Jurista de formação e historiador por vocação, antigo embaixador de Portugal no Brasil, José Hermano Saraiva era personalidade sem consenso sobretudo ao nível das chamadas elites pensantes. Os que não gostavam dele criticavam-lhe uma certa visão fantasista da História e o facto de não possuir qualquer grau académico superior nesta área do saber. Os seus defensores preferiam enfatizar as suas inegáveis capacidades de comunicador e de divulgador cultural junto das camadas menos instruídas da população. Alheio a estas guerras do alecrim e da manjerona, Saraiva continuava a ser uma presença assídua, entusiasta e apreciada na TV.

Comecei por dizer que gostava de ouvir o professor na RTP Memória. Ali, nas repetições, nas repetições das repetições, onde ele era ainda um jovem de 80 anos cheio de genica. Mas incomodava-me ver os seus novos episódios na RTP 2. Não conseguia, mudava de canal, perdia a missinha, Deus me perdoe. Não lhe deviam ter feito aquilo. Não o deviam ter deixado fazer aquilo.
José Hermano Saraiva tinha 92 anos e continuava na TV. Era uma boa notícia em absoluto, apesar dos meus incómodos, que para o caso são irrelevantes. Então como antes, novas gerações poderiam continuar a aprender com ele, se não História a sério, pelo menos a falar bom português e a respeitar e a amar o nosso património. Mas era preciso que se percebesse o que o pobre homem dizia naqueles monólogos já infelizmente inenarráveis.

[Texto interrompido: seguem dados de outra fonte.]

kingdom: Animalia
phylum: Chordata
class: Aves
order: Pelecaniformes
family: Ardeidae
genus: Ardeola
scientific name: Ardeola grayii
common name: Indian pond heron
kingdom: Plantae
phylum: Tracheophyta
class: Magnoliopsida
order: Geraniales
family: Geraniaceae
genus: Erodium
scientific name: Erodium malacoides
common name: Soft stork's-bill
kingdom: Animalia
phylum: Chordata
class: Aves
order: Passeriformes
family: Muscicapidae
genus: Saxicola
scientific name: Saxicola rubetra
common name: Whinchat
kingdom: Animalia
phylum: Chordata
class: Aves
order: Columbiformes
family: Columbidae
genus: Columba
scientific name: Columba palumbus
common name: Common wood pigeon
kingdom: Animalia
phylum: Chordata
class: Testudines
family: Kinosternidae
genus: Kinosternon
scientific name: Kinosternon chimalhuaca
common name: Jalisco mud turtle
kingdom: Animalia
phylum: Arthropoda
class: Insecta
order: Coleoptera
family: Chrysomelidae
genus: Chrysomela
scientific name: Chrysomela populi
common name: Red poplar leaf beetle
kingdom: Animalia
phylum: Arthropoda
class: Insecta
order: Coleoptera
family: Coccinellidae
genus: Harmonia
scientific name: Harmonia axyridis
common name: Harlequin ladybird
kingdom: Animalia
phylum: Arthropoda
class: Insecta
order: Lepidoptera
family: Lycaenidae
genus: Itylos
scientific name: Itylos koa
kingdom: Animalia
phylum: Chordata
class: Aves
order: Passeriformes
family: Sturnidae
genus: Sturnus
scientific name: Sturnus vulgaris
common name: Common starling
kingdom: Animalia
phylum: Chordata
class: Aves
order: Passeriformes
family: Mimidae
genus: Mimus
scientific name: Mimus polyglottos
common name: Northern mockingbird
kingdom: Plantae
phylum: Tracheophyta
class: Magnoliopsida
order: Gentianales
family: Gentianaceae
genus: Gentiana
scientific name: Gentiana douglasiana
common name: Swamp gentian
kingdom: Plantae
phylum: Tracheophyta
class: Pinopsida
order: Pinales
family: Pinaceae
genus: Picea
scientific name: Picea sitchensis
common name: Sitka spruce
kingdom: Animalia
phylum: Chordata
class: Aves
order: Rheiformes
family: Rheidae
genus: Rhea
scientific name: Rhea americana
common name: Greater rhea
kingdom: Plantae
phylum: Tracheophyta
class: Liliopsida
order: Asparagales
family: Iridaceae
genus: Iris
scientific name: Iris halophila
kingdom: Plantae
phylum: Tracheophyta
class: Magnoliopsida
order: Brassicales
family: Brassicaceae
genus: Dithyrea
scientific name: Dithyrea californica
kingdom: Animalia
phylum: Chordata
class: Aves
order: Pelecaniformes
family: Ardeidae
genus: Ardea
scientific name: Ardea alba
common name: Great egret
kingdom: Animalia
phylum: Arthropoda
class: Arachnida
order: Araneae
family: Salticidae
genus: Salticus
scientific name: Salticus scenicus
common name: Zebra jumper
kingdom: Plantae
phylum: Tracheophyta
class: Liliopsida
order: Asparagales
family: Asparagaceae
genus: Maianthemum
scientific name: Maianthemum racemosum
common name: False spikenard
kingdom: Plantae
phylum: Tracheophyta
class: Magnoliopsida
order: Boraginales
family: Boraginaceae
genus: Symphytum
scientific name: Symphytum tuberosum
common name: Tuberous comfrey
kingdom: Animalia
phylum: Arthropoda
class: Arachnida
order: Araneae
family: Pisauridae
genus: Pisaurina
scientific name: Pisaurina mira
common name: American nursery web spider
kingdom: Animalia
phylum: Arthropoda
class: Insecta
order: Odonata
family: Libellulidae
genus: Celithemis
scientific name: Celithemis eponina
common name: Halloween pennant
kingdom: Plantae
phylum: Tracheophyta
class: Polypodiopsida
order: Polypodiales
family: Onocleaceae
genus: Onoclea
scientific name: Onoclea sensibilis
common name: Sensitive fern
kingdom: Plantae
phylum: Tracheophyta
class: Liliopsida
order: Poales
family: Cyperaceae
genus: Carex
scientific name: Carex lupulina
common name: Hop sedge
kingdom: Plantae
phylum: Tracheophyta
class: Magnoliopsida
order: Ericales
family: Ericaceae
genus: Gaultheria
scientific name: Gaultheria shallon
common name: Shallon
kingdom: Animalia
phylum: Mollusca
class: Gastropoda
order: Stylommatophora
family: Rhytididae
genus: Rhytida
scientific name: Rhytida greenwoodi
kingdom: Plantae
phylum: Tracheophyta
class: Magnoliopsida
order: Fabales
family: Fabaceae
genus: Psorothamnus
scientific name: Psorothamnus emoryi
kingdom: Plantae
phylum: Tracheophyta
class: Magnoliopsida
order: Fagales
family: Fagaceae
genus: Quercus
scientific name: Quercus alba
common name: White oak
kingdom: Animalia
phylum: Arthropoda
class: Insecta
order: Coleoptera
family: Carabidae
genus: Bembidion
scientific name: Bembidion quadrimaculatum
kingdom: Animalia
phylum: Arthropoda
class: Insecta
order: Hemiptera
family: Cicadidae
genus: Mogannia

Sempre gostei de ouvir quem me contasse. Aprendi isso em Fafe. Ao longo dos anos fui frequentador assíduo e prazenteiro das palestras televisivas de figuras culturalmente incontornáveis como António Pedro, Vitorino Nemésio, Pedro Homem de Mello, David Mourão-Ferreira, Natália Correia, António Victorino d'Almeida ou, numa outra dimensão, das charlas poéticas de João Villaret ou Mário Viegas, sem esquecer os inspirados desempenhos do Landinho Bacalhau, o antigo, e do Zé Fala-Barato, microfónicos fafenses que, mesmo sem honras televisivas e não desfazendo, nunca deixaram os seus créditos por mãos alheias, é preciso que se note.
E acreditai no que eu digo: estes, sim, eram comunicadores. O resto que por aí anda são habilidosos, meros entertainers. Copiam os gestos, imitam os tiques, mas falta-lhes a substância. José Hermano Saraiva saiu de vez dos ecrãs e acabou-se o que era bom. Como ele, já não há mais. Era o último.